Construction of teaching hospital will cause realignment of Red River Street

Amanda Voeller

Portions of Red River Street will close between March and October 2014 for street realignment, which will allow Seton Healthcare Family to build a teaching hospital on an enlarged tract of land, meant to accompany the future Dell Medical Center.

Because the University needs more room than it currently has for the medical district, which is projected to be more than 1 million square feet with the addition of the teaching hospital, the city agreed in August to reroute Red River Street, city spokesperson Clark Patterson said.

The curved portion of Red River Street near 15th Street will be vacated by the city in exchange for University land east of the street, Patterson said. This will extend Red River Street to East 15th Street.

At a UT System Board of Regents meeting in May, architecture professor Lawrence Speck said the realignment would allow for a more practical building structure.

“[Red River Street] creates strangely shaped parcels of land, where the grid [that used to be in place] made for much more sensible parcels,” Speck said.

The road extension, utilities, landscaping and other preparations are projected to cost $16.5 million, according to Dell Medical School preliminary documents.

The medical school, scheduled to begin construction in April 2014, will be built on land that is currently Centennial Park, said Rhonda Weldon, director of communications. Part of this land is also a Frank Erwin Center parking lot and another part is University property east of Waller Creek.

Because the medical school’s construction will take away parking from the Erwin Center, there will be a parking lot in the medical campus area to make up for this,
Weldon said.

The University is leasing the land to Central Health, a governmental entity that maintains health care facilities in Central Texas, which will in turn sublease to Seton, said Florence Mayne, executive director of real estate for the UT System. Because the land is zoned for various uses, including multi-family, general commercial services and general office uses, the UT System is requesting that the city change the zoning to public.

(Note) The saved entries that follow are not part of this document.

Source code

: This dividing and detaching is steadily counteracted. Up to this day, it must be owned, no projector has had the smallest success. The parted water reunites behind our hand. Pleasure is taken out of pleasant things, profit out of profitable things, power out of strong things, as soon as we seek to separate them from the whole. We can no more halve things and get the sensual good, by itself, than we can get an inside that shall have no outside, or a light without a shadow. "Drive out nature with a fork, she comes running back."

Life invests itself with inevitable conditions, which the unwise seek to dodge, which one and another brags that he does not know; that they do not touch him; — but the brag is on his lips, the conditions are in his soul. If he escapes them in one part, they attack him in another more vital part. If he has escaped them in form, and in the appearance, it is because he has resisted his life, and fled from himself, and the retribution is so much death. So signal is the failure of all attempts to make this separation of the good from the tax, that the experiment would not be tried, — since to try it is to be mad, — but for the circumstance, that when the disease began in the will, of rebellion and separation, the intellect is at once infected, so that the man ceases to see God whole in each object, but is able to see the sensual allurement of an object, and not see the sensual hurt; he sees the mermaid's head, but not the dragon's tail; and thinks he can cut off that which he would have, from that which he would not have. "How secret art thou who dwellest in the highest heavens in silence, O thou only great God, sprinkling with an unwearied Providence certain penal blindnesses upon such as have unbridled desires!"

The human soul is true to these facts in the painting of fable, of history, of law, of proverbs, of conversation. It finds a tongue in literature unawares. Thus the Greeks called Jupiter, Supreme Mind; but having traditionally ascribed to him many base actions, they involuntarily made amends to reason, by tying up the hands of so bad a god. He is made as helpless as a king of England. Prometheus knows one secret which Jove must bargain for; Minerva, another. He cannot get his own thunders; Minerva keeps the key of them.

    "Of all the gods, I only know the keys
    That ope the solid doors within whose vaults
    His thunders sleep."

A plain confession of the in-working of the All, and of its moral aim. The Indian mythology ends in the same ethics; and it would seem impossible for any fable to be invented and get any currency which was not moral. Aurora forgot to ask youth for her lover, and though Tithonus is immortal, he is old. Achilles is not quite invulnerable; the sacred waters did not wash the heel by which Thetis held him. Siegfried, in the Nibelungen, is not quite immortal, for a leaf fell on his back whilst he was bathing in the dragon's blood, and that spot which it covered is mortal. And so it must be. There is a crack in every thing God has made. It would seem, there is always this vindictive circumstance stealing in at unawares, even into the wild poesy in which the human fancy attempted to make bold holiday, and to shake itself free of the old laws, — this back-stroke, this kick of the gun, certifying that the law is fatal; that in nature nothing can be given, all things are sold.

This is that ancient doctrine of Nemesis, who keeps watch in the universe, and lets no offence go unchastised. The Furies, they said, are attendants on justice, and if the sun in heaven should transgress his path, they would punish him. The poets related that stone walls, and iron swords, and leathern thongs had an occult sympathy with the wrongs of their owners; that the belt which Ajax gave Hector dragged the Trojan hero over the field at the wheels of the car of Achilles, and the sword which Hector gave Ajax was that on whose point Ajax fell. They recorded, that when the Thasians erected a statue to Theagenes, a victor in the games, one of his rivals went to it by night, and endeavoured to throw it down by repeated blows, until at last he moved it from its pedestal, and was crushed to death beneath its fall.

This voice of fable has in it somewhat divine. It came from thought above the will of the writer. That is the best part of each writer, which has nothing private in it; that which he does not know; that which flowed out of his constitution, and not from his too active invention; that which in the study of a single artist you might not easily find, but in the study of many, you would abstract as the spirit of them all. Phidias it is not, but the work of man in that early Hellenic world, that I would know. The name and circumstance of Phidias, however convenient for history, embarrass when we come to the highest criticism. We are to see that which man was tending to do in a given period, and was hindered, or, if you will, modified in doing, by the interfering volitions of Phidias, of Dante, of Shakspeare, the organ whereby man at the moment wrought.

“[The University] just came in and said, rather than have all this various zoning, which also gives you various development standards, we’ll just change it all to [Category P],” Paterson said. “We’ll be under one big umbrella.”

Weldon said the University is working to ensure construction will not affect Waller Creek, which runs through Centennial Park.

“The university plans to improve Waller Creek … sure up banks, manage health of vegetation and water,” Weldon said. “We see Waller Creek as a natural amenity, an asset to continuing the pedestrian experience we already have on campus.”